Text =
Summary: New research suggests that clinical labs should consider self-reported race when screening for spina bifida and other open neural tube defects to improve prenatal care equity for Black individuals.


  1. Including self-reported race in alpha-fetoprotein (AFP) testing ensures more accurate and equitable screening results for pregnant Black individuals.
  2. Omitting race from AFP testing algorithms leads to a significant increase in false-positive rates for Black individuals, causing unnecessary additional diagnostic tests and anxiety.
  3. The study supports using self-reported race in prenatal serum screening, aligning with professional guidelines to enhance reliability and fairness in prenatal care.

New research demonstrates that clinical labs should account for the self-reported race of pregnant individuals when screening for spina bifida and other open neural tube defects. This finding, which was presented in the Association for Diagnostics & Laboratory Medicine’s (formerly AACC’s) Clinical Chemistry journal, could improve prenatal care for pregnant Black individuals.

Addressing Racial Inequities

In the wake of the racial reckoning that took place in 2020, the medical community has embarked on a major push to advance health equity, the ADLM says. A significant component of this has involved reevaluating the use of race in a wide range of clinical testing algorithms. For example, research found that race-based calculations for estimated glomerular filtration rate (eGFR)—a test for kidney function—were actually leading to delayed diagnosis and poorer outcomes for Black patients with kidney disease. Clinical labs are therefore now excluding race from their eGFR calculations.

Considering Race in AFP Testing

The medical community has also been questioning the use of race in the test for alpha-fetoprotein (AFP), which is used to diagnose open neural tube defects such as spina bifida during pregnancy. Current testing algorithms for AFP account for race because self-reported Black individuals on average have higher AFP levels than White individuals. However, recent studies have recommended omitting race when screening for these birth defects.

To do =
a - Reproduce the passage of the article on race in prenatal screening, starting with "1. Including self-reported" and going on through "in prenatal care.".
b - Which abbreviations appear in the article on race in prenatal screening? List every one.
c - Resume the article on race in prenatal screening, picking up after its final sentence.
The rows that come next are separate material, apart from the article.

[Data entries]

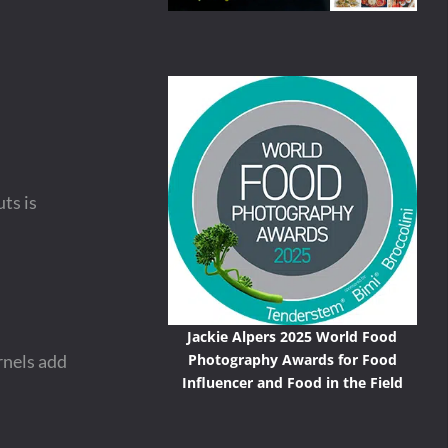
uts is
Jackie Alpers 2025 World Food
Photography Awards for Food
rnels add
Influencer and Food in the Field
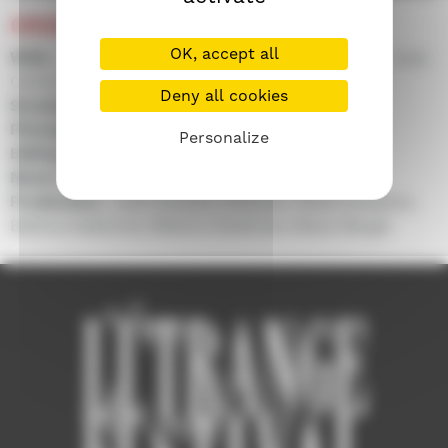
CREDITS
OK, accept all
With :
Cristian Mercado, Fernando Arze Echalar, Juan
Carlos Aduviri, Luis Bredow, Mariela Salaverry...
Deny all cookies
Screenplay :
Alberto Sciamma
Photography :
Alex Metcalfe
Personalize
Editing :
Orlando Javier Torres
Music by :
Dave Graham, Cergio Prudencio
Production :
John Dunton-Downer, Paola Gosalvez,
Bettina Kadoorie, Alberto Sciamma, Alexa Waugh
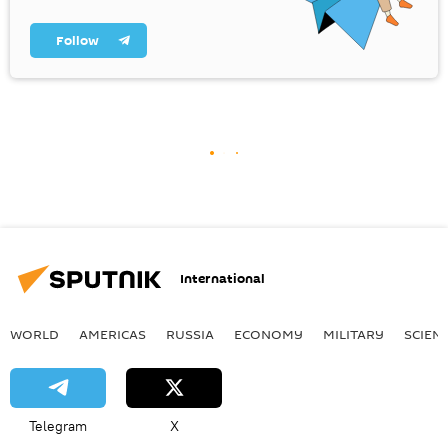
Follow
International
WORLD
AMERICAS
RUSSIA
ECONOMY
MILITARY
SCIEN
Telegram
X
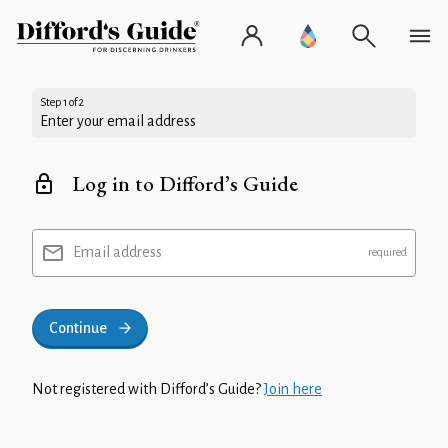
Step 1 of 2
Enter your email address
Log in to Difford’s Guide
Email address
Continue
Not registered with Difford’s Guide?
Join here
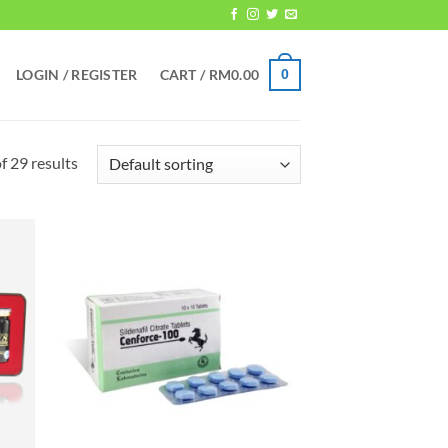
LOGIN / REGISTER
CART /
RM
0.00
0
 29 results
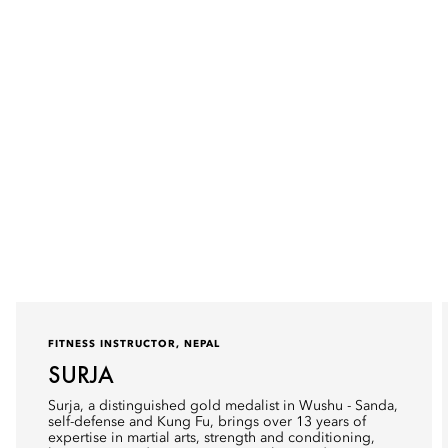
FITNESS INSTRUCTOR, NEPAL
SURJA
Surja, a distinguished gold medalist in Wushu - Sanda,
self-defense and Kung Fu, brings over 13 years of
expertise in martial arts, strength and conditioning,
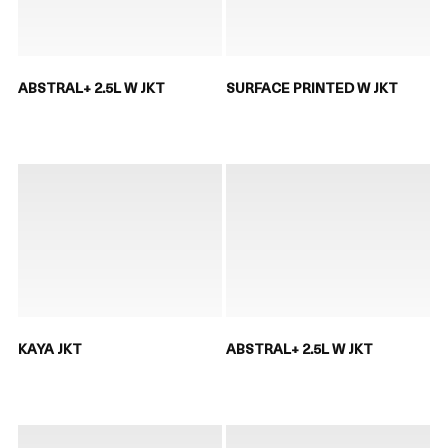
ABSTRAL+ 2.5L W JKT
SURFACE PRINTED W JKT
KAYA JKT
ABSTRAL+ 2.5L W JKT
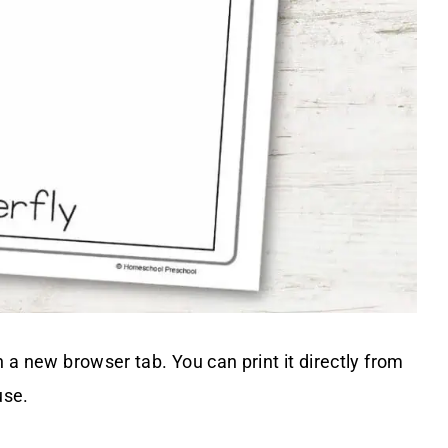
n a new browser tab. You can print it directly from
use.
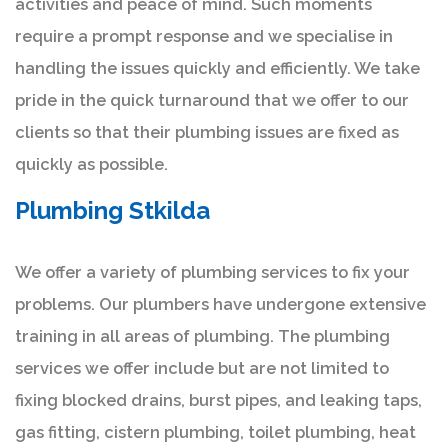
activities and peace of mind. Such moments
require a prompt response and we specialise in
handling the issues quickly and efficiently. We take
pride in the quick turnaround that we offer to our
clients so that their plumbing issues are fixed as
quickly as possible.
Plumbing Stkilda
We offer a variety of plumbing services to fix your
problems. Our plumbers have undergone extensive
training in all areas of plumbing. The plumbing
services we offer include but are not limited to
fixing blocked drains, burst pipes, and leaking taps,
gas fitting, cistern plumbing, toilet plumbing, heat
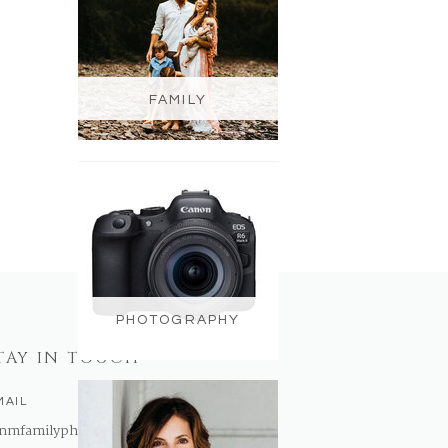
FAMILY
PHOTOGRAPHY
TAY IN TOUCH
MAIL
nmfamilyphotography@gmail.com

Answers below =
a -
1. Including self-reported race in alpha-fetoprotein (AFP) testing ensures more accurate and equitable screening results for pregnant Black individuals.
  2. Omitting race from AFP testing algorithms leads to a significant increase in false-positive rates for Black individuals, causing unnecessary additional diagnostic tests and anxiety.
  3. The study supports using self-reported race in prenatal serum screening, aligning with professional guidelines to enhance reliability and fairness in prenatal care.

b - AFP, ADLM, AACC, eGFR

c -
A team of researchers led by Glenn E. Palomaki, PhD, of Women & Infant’s Hospital in Providence, Rhode Island, set out to determine the clinical impact of omitting race from AFP testing. Palomaki’s team first separately compared the AFP levels of pregnant White individuals and those of pregnant Black individuals against the median AFP level of pregnant individuals. Maternal weight, which is also higher on average in self-reported Black individuals, was also considered. They then used the same statistical analysis but eliminated self-reported race from the algorithm.

Further reading: Prenatal Diagnosis Linked to Earlier Congenital Heart Disease Surgery

When self-reported race was used, the positivity rate of the screen was roughly equivalent among Black and White individuals. However, when self-reported race and maternal weight were not accounted for in the analysis, 1.49% of those identifying as Black were positive for open neural tube defects, while only 0.63% of those identifying as White were positive, a 2.36-fold difference, according to the ADLM. This discrepancy does not reflect the real-life disparity in open neural tube defect prevalence and would create inequitable burdens for Black individuals, including additional diagnostic testing that may be costly and invasive, as well as maternal anxiety.

“Accounting for maternal race and weight, as well as other possible covariates such as smoking status, plays a critical role in ensuring reliability and equity in various prenatal screening programs,” the study’s authors wrote. “Our results, together with existing professional recommendations and other current publications, endorse the use of self-reported race in prenatal serum screening.”